Your certificates are downloaded, installed, and loaded. Try reloading your website using https:// and notice your browser’s security indicator. It should indicate that the site is properly secured, usually with a lock icon. If you test your server using the SSL Labs Server Test, it will get an A grade.

Let’s finish by testing the renewal process.

Step 5 — Verifying Certbot Auto-Renewal

Let’s Encrypt’s certificates are only valid for ninety days. This is to encourage users to automate their certificate renewal process. The certbot package we installed takes care of this for us by adding a systemd timer that will run twice a day and automatically renew any certificate that’s within thirty days of expiration.

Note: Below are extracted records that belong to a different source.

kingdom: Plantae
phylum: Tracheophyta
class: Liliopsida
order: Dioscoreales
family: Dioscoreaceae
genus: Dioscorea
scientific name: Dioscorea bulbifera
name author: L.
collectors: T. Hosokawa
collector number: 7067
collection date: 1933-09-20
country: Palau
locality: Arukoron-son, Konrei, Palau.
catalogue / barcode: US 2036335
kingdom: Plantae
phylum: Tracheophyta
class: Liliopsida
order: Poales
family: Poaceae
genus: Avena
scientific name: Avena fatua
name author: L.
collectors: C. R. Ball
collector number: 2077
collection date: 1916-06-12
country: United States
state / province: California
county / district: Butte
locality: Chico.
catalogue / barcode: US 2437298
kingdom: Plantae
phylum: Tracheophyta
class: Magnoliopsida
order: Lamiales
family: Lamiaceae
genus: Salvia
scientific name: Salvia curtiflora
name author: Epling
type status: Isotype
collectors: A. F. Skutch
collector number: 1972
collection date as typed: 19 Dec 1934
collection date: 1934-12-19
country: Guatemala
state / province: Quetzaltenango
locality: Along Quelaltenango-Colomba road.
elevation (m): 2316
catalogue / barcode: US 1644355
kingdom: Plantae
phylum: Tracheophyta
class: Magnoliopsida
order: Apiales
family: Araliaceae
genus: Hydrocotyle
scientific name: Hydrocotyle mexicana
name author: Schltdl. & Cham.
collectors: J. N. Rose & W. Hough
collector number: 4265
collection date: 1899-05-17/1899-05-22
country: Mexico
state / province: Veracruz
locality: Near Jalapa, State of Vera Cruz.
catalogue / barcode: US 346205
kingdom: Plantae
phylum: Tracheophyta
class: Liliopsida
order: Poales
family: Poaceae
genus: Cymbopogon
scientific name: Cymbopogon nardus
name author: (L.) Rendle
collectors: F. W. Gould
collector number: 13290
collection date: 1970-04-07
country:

You can query the status of the timer with systemctl:

sudo systemctl status certbot.timer
Output● certbot.timer - Run certbot twice daily
     Loaded: loaded (/lib/systemd/system/certbot.timer; enabled; vendor preset: enabled)
     Active: active (waiting) since Mon 2020-05-04 20:04:36 UTC; 2 weeks 1 days ago
    Trigger: Thu 2020-05-21 05:22:32 UTC; 9h left
   Triggers: ● certbot.service

To test the renewal process, you can do a dry run with certbot:

sudo certbot renew --dry-run

If you see no errors, you’re all set. When necessary, Certbot will renew your certificates and reload Nginx to pick up the changes. If the automated renewal process ever fails, Let’s Encrypt will send a message to the email you specified, warning you when your certificate is about to expire.